**Exercise brief**
Exact copies of all the lines below are needed, without the pictures.

**Source data**
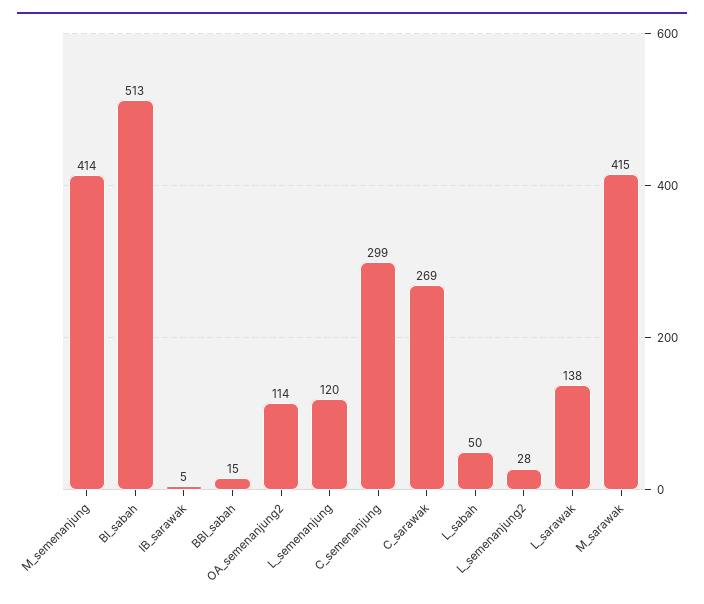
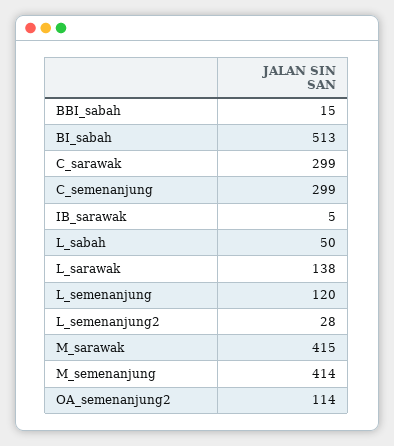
  {
    "M_semenanjung": 414,
    "BI_sabah": 513,
    "IB_sarawak": 5,
    "BBI_sabah": 15,
    "OA_semenanjung2": 114,
    "L_semenanjung": 120,
    "C_semenanjung": 299,
-   "C_sarawak": 269,
+   "C_sarawak": 299,
    "L_sabah": 50,
    "L_semenanjung2": 28,
    "L_sarawak": 138,
    "M_sarawak": 415
  }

**Answer below**
  {
    "M_semenanjung": 414,
    "BI_sabah": 513,
    "IB_sarawak": 5,
    "BBI_sabah": 15,
    "OA_semenanjung2": 114,
    "L_semenanjung": 120,
    "C_semenanjung": 299,
-   "C_sarawak": 269,
+   "C_sarawak": 299,
    "L_sabah": 50,
    "L_semenanjung2": 28,
    "L_sarawak": 138,
    "M_sarawak": 415
  }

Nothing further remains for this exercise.